Just want to point out, Matthew collected taxes in Capernaum. Hence he was collecting taxes for Herod Antipas, not Rome. Capernaum fell within his tetrachy, and Rome generally subsidised levant client states to act as buffers against her enemies or to keep the peace, not as sources of income. So the taxes Matthew collected would have gone into Antipas' treasury and likely used to build his cities like Tiberias.
Matthew was a Publicanus. We translate this as tax collector, but it was more a public contractor. Publicani bid on contracts for the state, be it building projects or maintenance or tax farming. The latter was the most visible activity they undertook, and hence people started seeing them only in that light. No one likes the taxman, but the state needs money to maintain infrastructure and defend itself.
Tax farming entailed bidding on the presumed taxes an area is supposed to bring in. The tax farmer then supplies that amount to the state, and attempts to recoup it by collecting the taxes owed. Anything he collects above the bid that the state had accepted, is profit to the tax farmer for his trouble. This gives the state a steady income in good or bad years, where the risk is taken by the tax farmer that the district won't cover the amount, and he runs a loss, in bad years. In good years, the tax farmer can make a tidy profit, so often became quite rich in prosperous times. It is also a system very prone to abuse by the tax collector himself, as he has a personal interest in squeesing every red cent from those in his district, while the state still gets the same amount each year. Taxes were reassessed on a regular basis, usually about every 15 years (the Indiction), depending on province.

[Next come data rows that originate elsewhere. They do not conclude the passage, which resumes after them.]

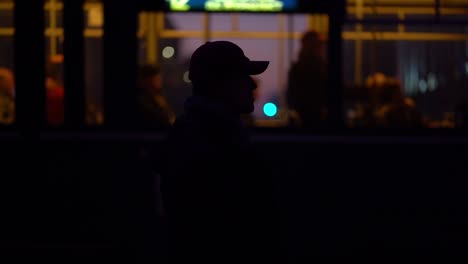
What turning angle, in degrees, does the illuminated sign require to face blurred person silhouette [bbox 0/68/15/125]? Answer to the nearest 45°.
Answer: approximately 90° to its right

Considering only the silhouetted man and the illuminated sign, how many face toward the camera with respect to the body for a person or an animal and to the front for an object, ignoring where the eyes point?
1

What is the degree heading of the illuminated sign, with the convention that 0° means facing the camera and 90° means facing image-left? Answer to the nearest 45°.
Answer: approximately 0°

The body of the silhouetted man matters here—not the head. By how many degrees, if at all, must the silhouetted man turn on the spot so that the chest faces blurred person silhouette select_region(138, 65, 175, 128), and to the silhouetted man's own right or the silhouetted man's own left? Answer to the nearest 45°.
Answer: approximately 90° to the silhouetted man's own left

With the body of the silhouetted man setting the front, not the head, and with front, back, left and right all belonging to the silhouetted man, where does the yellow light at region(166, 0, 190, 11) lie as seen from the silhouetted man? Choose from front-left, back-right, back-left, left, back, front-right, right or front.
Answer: left

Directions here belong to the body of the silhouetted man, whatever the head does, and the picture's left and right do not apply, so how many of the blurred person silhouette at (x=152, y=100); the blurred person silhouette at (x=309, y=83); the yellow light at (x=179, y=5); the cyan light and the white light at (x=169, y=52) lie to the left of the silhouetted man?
5

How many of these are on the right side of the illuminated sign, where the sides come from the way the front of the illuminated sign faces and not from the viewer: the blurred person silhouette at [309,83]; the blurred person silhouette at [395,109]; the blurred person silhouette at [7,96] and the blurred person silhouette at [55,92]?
2

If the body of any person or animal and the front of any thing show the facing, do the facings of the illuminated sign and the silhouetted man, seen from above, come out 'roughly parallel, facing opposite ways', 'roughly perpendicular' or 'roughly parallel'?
roughly perpendicular

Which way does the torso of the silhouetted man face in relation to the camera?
to the viewer's right

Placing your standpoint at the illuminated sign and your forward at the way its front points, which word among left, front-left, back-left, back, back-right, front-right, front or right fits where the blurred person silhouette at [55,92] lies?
right

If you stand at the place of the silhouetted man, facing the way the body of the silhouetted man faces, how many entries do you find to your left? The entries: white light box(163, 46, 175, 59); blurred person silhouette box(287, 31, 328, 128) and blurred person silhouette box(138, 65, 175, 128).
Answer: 3

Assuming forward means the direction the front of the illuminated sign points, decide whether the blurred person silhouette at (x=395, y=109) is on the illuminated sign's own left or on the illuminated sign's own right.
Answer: on the illuminated sign's own left

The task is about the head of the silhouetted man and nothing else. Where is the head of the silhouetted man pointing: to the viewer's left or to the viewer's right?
to the viewer's right

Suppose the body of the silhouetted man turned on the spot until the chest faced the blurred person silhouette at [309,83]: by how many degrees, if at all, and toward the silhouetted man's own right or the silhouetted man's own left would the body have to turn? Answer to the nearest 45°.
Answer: approximately 90° to the silhouetted man's own left
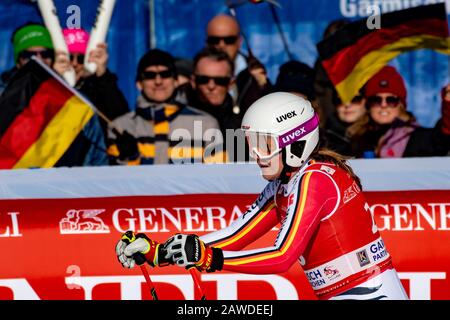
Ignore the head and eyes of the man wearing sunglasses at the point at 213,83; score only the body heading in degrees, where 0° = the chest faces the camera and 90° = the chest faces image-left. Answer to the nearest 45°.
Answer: approximately 0°

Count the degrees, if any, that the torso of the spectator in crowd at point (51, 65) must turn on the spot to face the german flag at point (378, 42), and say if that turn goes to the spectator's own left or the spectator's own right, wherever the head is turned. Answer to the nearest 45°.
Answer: approximately 90° to the spectator's own left

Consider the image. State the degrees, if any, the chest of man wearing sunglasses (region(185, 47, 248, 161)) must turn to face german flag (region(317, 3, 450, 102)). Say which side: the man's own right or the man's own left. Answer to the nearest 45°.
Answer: approximately 90° to the man's own left

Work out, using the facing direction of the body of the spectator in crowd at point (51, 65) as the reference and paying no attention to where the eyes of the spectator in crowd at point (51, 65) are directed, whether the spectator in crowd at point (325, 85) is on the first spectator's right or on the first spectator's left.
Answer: on the first spectator's left

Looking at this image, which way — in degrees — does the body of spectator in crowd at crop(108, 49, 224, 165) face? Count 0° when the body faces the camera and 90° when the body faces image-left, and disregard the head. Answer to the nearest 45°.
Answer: approximately 0°

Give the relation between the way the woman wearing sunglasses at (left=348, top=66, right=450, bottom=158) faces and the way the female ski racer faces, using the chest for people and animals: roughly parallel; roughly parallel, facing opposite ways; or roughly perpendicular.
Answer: roughly perpendicular

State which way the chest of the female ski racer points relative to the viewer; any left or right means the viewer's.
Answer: facing to the left of the viewer

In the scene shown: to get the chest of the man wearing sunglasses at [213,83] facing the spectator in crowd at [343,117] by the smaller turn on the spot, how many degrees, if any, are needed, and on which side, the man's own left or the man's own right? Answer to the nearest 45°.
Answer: approximately 90° to the man's own left
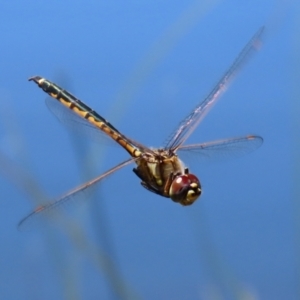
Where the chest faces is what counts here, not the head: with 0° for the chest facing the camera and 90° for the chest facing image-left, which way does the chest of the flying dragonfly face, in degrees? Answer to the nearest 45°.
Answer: approximately 315°
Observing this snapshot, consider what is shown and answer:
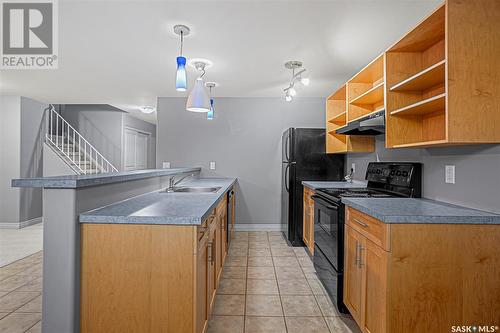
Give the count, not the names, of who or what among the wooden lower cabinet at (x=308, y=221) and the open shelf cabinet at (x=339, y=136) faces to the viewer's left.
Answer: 2

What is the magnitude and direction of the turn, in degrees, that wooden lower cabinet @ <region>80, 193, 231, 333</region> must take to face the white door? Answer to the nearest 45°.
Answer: approximately 90° to its left

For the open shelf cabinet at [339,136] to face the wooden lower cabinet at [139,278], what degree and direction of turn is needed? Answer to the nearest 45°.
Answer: approximately 90° to its left

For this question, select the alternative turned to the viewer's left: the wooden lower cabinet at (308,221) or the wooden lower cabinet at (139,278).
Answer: the wooden lower cabinet at (308,221)

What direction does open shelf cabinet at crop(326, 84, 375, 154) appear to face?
to the viewer's left

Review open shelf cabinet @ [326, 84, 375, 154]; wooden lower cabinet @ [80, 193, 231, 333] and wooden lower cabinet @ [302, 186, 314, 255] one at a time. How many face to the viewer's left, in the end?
2

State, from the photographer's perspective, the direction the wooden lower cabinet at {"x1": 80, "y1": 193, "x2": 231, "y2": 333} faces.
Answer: facing to the right of the viewer

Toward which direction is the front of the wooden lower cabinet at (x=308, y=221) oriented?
to the viewer's left

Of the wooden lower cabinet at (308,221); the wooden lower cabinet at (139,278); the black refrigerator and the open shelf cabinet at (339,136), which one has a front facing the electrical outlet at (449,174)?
the wooden lower cabinet at (139,278)
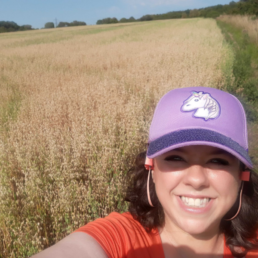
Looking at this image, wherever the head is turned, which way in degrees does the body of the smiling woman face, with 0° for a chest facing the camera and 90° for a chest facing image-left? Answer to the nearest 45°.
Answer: approximately 0°
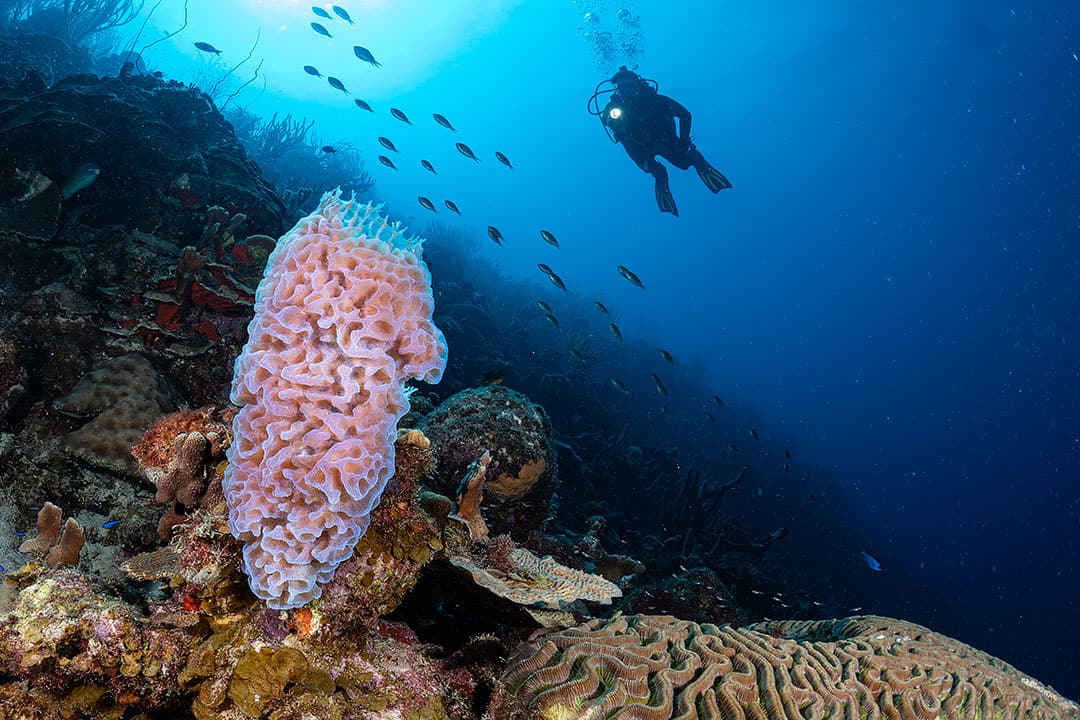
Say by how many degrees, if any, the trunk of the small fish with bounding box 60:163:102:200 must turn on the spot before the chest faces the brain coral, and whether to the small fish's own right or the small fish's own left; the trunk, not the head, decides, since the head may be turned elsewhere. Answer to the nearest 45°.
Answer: approximately 45° to the small fish's own right

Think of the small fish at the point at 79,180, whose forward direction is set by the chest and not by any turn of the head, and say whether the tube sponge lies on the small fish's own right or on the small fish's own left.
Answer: on the small fish's own right

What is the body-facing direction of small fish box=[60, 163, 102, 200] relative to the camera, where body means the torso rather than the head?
to the viewer's right
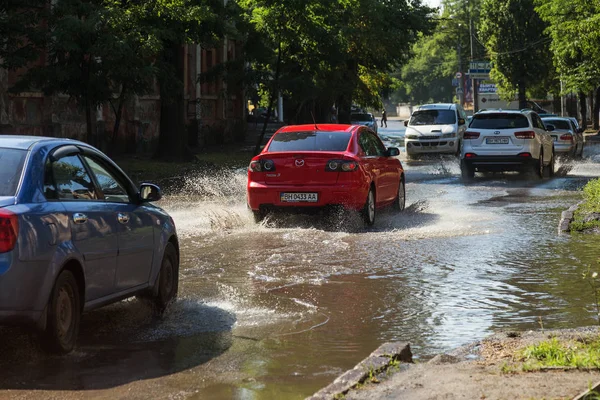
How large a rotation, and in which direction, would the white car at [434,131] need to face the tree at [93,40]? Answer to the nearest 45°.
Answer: approximately 45° to its right

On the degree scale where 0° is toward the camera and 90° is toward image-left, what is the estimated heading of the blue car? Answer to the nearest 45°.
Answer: approximately 225°

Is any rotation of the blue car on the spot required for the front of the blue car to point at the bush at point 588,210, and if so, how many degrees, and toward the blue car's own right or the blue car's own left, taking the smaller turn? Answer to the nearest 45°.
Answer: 0° — it already faces it

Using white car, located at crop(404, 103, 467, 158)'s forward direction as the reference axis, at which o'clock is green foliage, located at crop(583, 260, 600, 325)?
The green foliage is roughly at 12 o'clock from the white car.

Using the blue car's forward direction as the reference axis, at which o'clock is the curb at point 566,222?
The curb is roughly at 12 o'clock from the blue car.

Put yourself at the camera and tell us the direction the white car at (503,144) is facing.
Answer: facing away from the viewer

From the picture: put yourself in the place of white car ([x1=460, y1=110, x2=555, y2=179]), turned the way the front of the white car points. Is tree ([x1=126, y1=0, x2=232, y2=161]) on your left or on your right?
on your left

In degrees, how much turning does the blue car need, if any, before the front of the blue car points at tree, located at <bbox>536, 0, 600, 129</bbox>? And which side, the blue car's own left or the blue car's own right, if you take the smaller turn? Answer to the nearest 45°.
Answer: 0° — it already faces it

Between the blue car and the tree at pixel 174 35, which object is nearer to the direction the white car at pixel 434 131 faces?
the blue car

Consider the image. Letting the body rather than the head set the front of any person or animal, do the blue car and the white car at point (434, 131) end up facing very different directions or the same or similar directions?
very different directions

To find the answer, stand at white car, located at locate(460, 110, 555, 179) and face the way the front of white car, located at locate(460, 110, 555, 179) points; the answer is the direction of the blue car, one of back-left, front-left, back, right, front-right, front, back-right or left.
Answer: back

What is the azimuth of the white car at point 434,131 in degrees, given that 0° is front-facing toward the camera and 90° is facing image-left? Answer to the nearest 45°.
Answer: approximately 0°
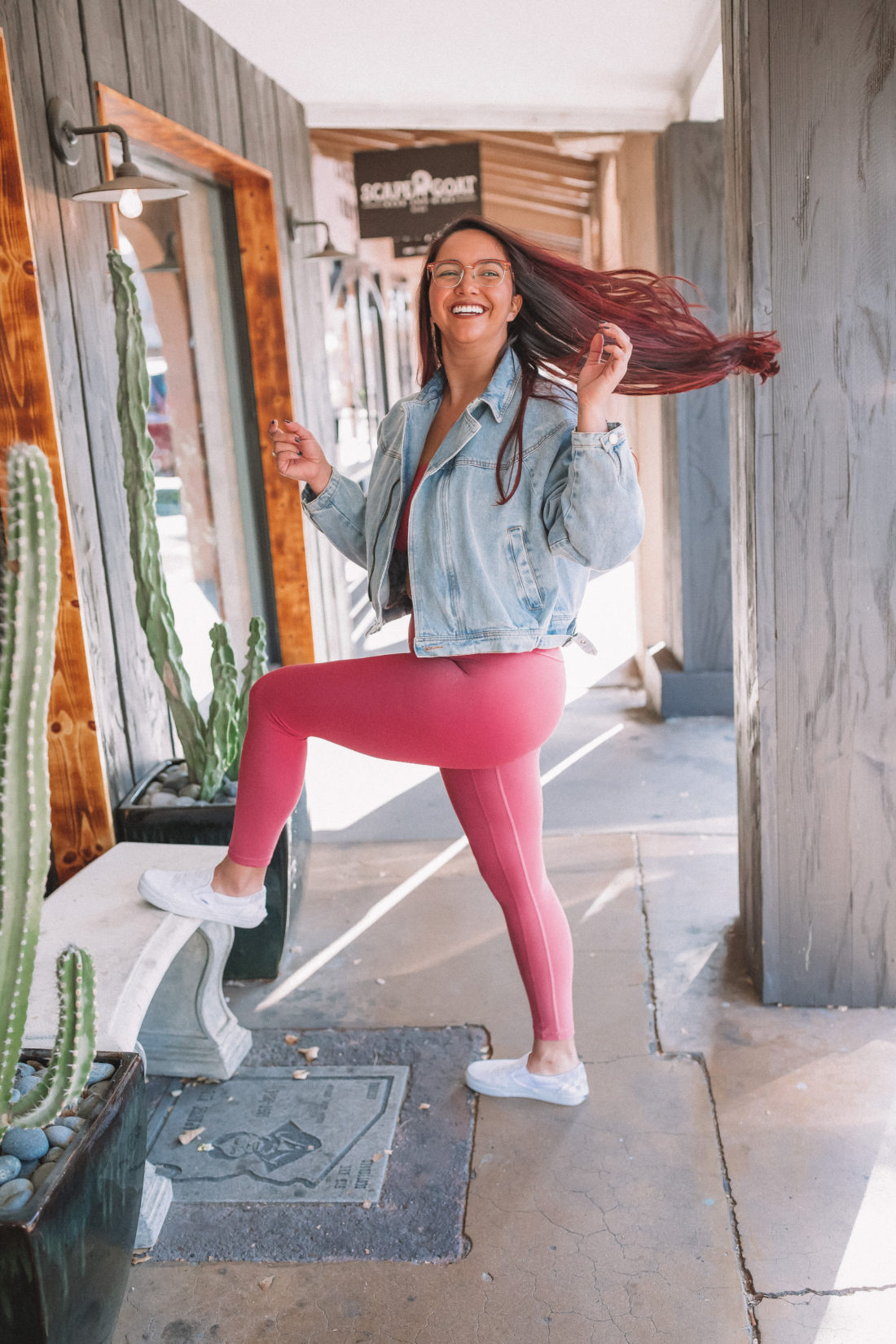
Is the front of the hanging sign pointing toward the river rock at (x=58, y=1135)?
yes

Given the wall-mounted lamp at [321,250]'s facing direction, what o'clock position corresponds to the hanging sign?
The hanging sign is roughly at 10 o'clock from the wall-mounted lamp.

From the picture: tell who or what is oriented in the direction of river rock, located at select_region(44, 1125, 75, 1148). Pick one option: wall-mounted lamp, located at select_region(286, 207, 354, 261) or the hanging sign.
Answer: the hanging sign

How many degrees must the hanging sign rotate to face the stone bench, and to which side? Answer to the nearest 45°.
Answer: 0° — it already faces it

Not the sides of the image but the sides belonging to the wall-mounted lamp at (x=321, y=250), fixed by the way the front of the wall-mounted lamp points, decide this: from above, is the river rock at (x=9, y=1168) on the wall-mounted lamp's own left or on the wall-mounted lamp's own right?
on the wall-mounted lamp's own right

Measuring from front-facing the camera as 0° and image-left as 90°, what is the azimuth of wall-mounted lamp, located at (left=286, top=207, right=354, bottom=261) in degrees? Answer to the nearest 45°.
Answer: approximately 270°

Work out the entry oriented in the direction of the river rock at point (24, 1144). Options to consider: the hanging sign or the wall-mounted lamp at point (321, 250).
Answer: the hanging sign

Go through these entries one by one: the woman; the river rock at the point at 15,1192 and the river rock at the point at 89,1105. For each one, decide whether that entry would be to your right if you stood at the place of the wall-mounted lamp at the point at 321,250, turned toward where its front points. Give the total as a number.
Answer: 3

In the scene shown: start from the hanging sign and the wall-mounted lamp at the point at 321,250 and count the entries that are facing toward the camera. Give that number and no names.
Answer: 1

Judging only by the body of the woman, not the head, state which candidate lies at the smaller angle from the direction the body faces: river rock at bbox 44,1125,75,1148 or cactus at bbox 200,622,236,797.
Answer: the river rock

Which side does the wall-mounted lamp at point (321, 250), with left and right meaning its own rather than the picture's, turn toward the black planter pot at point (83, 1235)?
right

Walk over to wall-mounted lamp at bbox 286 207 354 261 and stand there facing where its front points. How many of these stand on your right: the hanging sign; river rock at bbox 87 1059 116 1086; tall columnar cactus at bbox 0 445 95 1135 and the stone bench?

So Matthew perhaps had other state contracts as a Publicanus, and certainly was disliked for collecting taxes - a known abusive and corrupt occupation. This was for a Jewish client-king of Rome though, not Rome directly.
It also means he was fairly educated, at least middle class, probably conversant in both Greek and Aramaic, and certainly literate. There is a tradition derived from Papias that he wrote his gospel in Aramaic, hence groups such as the Judaising Nazerenes claimed to possess the original. Alternately, some supporters of the Peshitta says it has the original version. I have even seen argued that the theoretical Q gospel is Matthew's Aramaic gospel. The current Gospel of Matthew was certainly likely written in Greek, so is probably not a translation thereof, and has been ascribed to Matthew since the 2nd century. Church tradition suggests he wrote both a Greek and an Aramaic gospel therefore, which is certainly possible based on his background.
There is also debate if Levi and Matthew are the same person, as Clement seemed to have listed them separately, but in general the Church seemed to have conflated the two since very early times.